> _Text passage_:
BETHESDA, Md. -- Tiger Woods never felt so good after playing so badly.
Taking two shots to escape a plugged lie in a bunker put him a hole. Four straight bogeys on the back nine Friday in the Quicken Loans National buried his chances of making it to the weekend. Over two rounds at Congressional, he missed 16 greens and managed to save par only three times.
Woods was back -- just not for very long.
Playing for the first time in more than three months because of back surgery, he had a 4-over 75 on Friday and missed the cut by four shots. It was only the 10th time in his PGA Tour career that Woods missed a 36-hole cut, and the first time he didn't sound overly distressed.
"I hate to say it, but I'm really encouraged by what happened this week," Woods said. "I missed the cut by four shots -- that's a lot. But the fact that what I was able to do physically, and the speed I had and the distance that I was hitting the golf ball again, I had not done that in a very long time. Felt great today. Then, as I said, I made so many little mistakes ... all the little things that I know I can fix. But as I said, that's very encouraging."
And it wasn't all that surprising.
Woods had played only four tournaments this year while coping with an increasingly sore back, which led him to have surgery March 31 and miss the first two majors. He had hoped to return for the British Open next month. Instead, he felt strong enough to play the Quicken Loans National, primarily because it benefits his foundation and Woods figured he needed to get in a little competition before going to Royal Liverpool.
Even it if was only two rounds.
"I came back four weeks earlier than we thought I could," Woods said. "I had no setbacks. I got my feel for playing tournament golf. I made a ton of simple, little mistakes -- misjudging things and missing the ball on the wrong sides and just didn't get up-and-down on little, simple shots. Those are the little things I can correct."
Marc Leishman of Australia turned potential bogey into unlikely birdie when he holed out from 127 yards on the par-5 ninth hole on his way to a 5-under 66 and a four-way share of the lead going into the weekend.
Woods was 13 shots behind at 7-over 149.
It wasn't the largest 36-hole gap from the leaders in the previous nine times he missed the cut on the PGA Tour.
It just looked that way.
Woods took two shots to get out of a plugged lie in a bunker on the fifth hole and made double bogey. He three-putted for par on the next hole and never looked more sloppy than on the short par-4 eighth. He was in perfect position after hitting a big drive, 61 yards from the hole at the right angle. His pitch was too strong and left of the flag, leaving him a downhill chip from the collar. He hit that 7 feet by and missed the par putt.
Even so, the damage came after consecutive bogeys around the turn. His tee shot went into a hazard on No. 11, forcing him to punch out. He hit a wild hook off the tee on the 12th, and his second shot was headed for a bunker until it was suspended in the grass on the lip of the sand. He hit a poor chip from below the green on the 13th. And from the 14th fairway, he missed the green and hit another poor chip.
Four bogeys, no time to recover.

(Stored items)
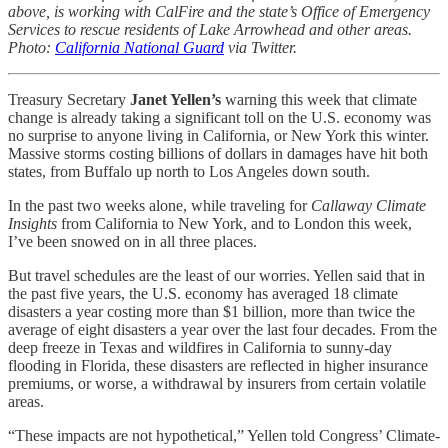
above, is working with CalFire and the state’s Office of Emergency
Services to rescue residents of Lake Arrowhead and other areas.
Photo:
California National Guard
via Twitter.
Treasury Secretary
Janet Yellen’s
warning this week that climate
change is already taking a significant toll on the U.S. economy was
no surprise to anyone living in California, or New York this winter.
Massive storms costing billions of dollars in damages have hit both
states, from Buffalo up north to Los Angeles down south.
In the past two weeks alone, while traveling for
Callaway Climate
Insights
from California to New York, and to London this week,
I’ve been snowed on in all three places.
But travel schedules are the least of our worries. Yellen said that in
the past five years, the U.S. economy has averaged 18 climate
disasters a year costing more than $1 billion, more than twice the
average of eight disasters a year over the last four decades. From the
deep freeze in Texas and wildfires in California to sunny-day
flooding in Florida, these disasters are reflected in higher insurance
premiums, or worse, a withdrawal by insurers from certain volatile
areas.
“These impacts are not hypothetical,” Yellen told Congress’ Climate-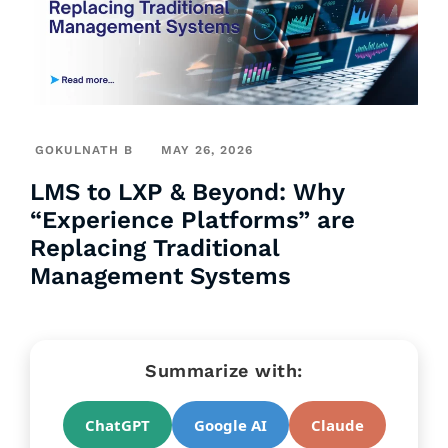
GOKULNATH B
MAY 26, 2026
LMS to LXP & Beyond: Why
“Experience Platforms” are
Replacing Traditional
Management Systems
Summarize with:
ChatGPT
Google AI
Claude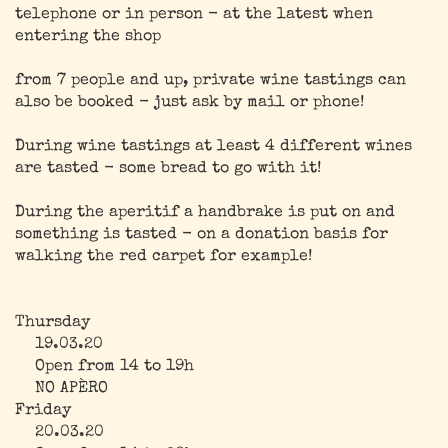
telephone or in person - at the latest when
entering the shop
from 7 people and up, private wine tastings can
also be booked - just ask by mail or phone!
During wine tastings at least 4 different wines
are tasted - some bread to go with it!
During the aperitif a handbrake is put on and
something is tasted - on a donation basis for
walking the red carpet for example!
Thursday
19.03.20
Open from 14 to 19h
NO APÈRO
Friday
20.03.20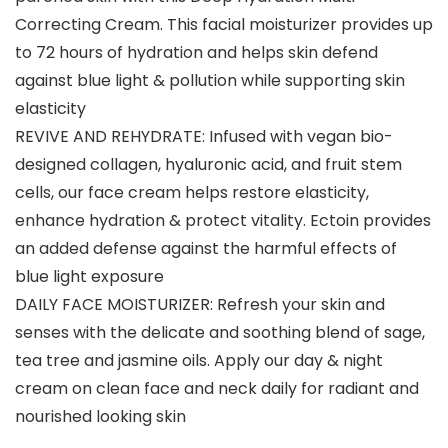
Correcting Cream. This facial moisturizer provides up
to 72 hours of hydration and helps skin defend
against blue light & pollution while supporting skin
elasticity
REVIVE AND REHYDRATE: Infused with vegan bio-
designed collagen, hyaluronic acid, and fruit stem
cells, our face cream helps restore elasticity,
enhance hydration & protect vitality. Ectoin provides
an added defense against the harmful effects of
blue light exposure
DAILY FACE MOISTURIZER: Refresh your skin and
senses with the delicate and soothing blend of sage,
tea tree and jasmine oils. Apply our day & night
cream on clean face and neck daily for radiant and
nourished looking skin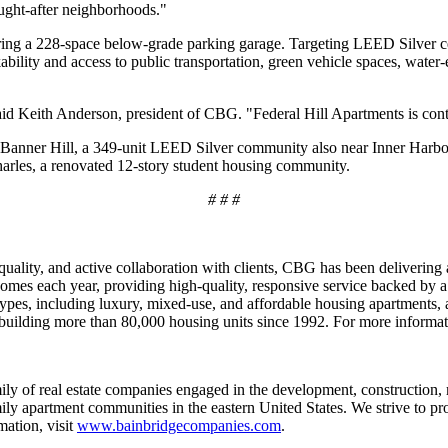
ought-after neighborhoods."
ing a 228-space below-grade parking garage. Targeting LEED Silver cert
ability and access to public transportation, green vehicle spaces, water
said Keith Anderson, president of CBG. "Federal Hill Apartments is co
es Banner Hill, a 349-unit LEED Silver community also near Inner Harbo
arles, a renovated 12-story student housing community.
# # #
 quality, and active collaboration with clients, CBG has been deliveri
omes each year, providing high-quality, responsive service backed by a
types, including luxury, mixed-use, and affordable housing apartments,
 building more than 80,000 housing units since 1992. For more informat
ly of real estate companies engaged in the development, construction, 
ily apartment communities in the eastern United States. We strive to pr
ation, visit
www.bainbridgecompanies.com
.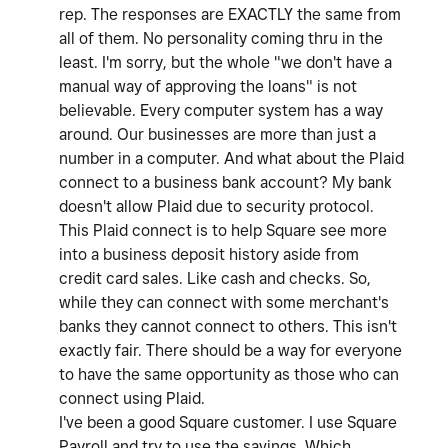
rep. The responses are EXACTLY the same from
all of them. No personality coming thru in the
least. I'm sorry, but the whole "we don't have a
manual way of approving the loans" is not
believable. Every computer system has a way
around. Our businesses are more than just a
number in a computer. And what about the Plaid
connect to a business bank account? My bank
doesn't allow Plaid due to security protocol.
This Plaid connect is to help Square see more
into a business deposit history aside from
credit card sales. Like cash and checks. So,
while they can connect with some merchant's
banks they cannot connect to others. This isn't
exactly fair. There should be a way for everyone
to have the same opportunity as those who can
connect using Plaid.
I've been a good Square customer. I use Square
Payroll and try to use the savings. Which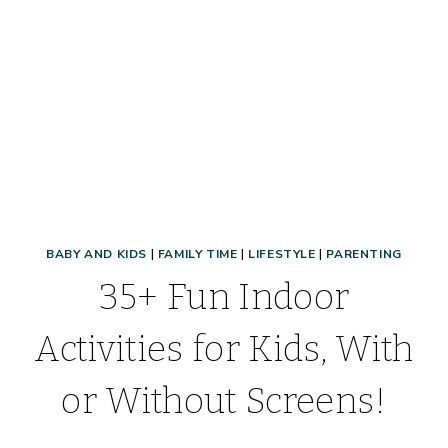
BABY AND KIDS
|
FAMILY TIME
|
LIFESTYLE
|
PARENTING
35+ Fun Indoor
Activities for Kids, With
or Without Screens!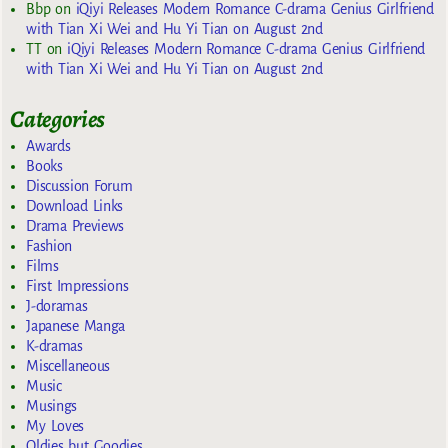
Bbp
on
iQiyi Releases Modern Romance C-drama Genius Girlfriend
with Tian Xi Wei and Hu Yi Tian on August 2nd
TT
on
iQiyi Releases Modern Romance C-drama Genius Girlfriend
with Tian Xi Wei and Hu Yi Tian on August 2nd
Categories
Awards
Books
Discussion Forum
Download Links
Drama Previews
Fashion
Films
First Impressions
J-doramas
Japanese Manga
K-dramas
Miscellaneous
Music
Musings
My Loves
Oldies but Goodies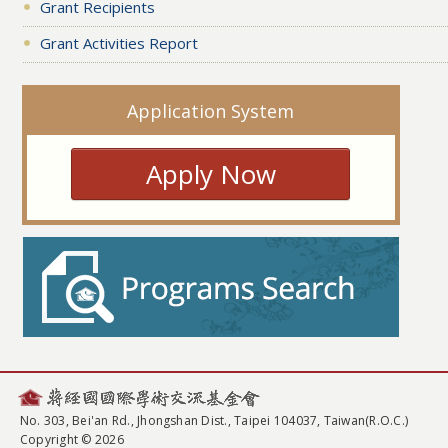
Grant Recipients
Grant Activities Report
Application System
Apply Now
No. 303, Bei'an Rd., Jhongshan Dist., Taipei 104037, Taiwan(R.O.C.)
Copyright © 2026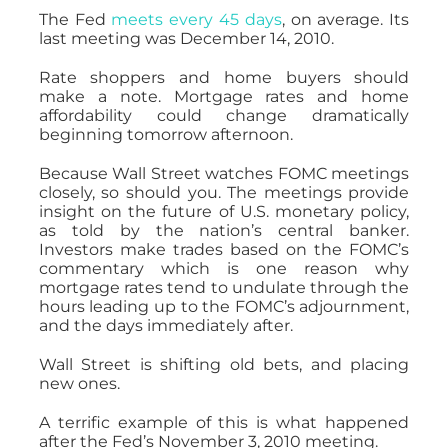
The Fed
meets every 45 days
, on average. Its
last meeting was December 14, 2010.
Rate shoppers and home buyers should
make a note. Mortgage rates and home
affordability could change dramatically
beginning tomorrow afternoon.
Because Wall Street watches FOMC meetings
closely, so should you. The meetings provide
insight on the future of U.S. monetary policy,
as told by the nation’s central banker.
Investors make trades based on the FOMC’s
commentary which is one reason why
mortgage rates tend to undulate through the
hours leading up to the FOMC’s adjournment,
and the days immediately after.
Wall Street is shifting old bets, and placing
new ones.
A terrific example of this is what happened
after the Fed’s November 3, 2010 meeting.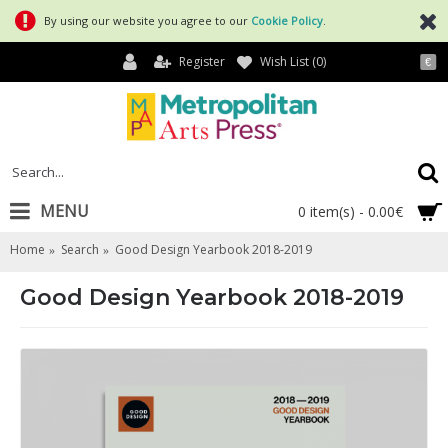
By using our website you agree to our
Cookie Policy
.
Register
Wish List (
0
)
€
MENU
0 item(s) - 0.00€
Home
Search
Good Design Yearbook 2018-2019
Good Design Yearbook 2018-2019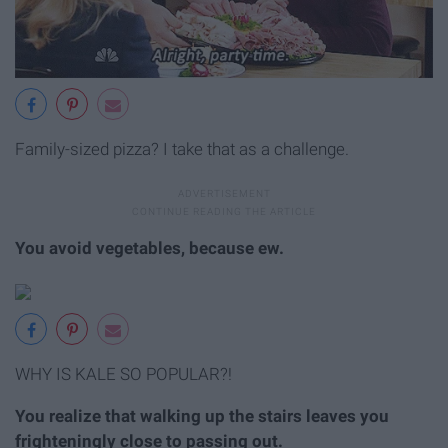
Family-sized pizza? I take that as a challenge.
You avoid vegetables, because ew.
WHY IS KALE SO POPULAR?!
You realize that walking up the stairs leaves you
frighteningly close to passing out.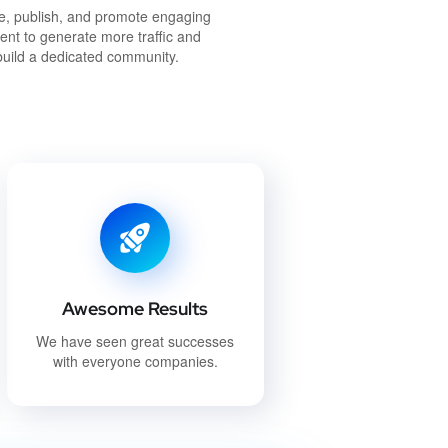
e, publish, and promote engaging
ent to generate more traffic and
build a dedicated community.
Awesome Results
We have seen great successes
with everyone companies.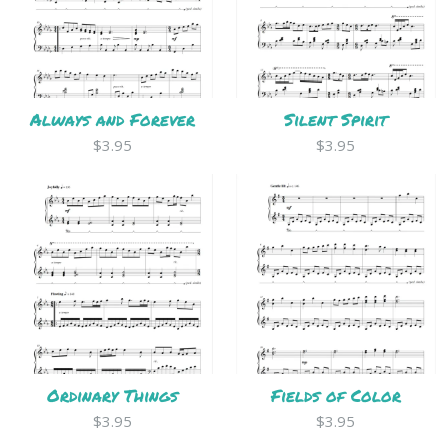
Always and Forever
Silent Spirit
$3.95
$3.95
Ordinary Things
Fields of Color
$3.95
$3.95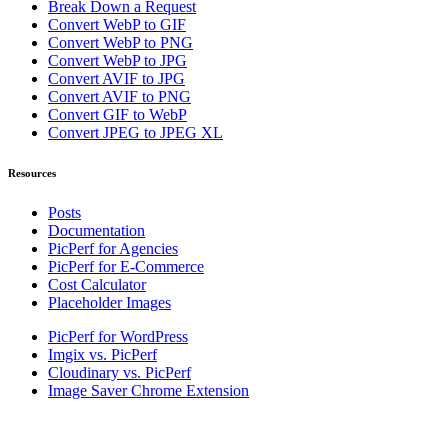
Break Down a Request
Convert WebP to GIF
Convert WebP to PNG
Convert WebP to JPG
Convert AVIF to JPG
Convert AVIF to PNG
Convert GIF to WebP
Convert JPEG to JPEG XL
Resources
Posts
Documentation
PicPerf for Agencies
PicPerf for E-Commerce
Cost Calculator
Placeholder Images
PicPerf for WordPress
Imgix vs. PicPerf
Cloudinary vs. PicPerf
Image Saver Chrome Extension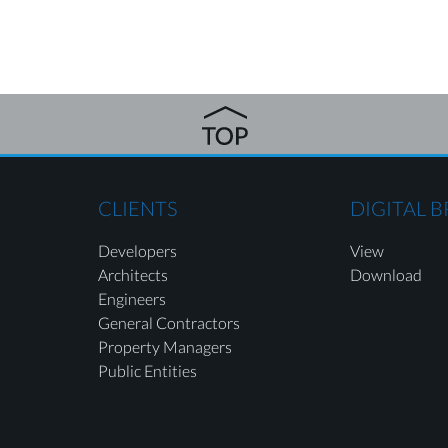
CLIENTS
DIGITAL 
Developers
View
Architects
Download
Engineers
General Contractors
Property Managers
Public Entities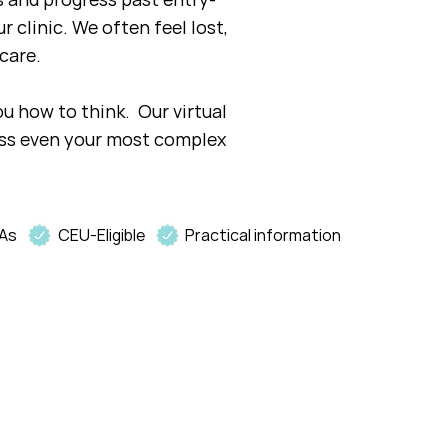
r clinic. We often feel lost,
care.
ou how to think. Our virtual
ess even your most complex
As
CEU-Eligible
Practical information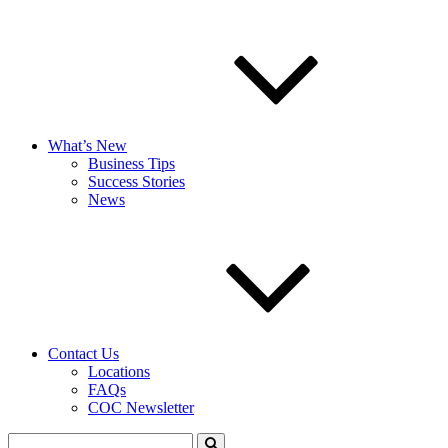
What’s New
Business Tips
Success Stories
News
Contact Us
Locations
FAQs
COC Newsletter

> _Things to do_:
1. In the Tiger Woods article, what score did Woods shoot on Friday?
2. Retype the part of the Tiger Woods article between "Woods had played" and "to Royal Liverpool.", inclusive, without any changes.
The stored items are material separate from the Tiger Woods article.

> _Numbered responses_:
1. A 4-over 75.

2.
Woods had played only four tournaments this year while coping with an increasingly sore back, which led him to have surgery March 31 and miss the first two majors. He had hoped to return for the British Open next month. Instead, he felt strong enough to play the Quicken Loans National, primarily because it benefits his foundation and Woods figured he needed to get in a little competition before going to Royal Liverpool.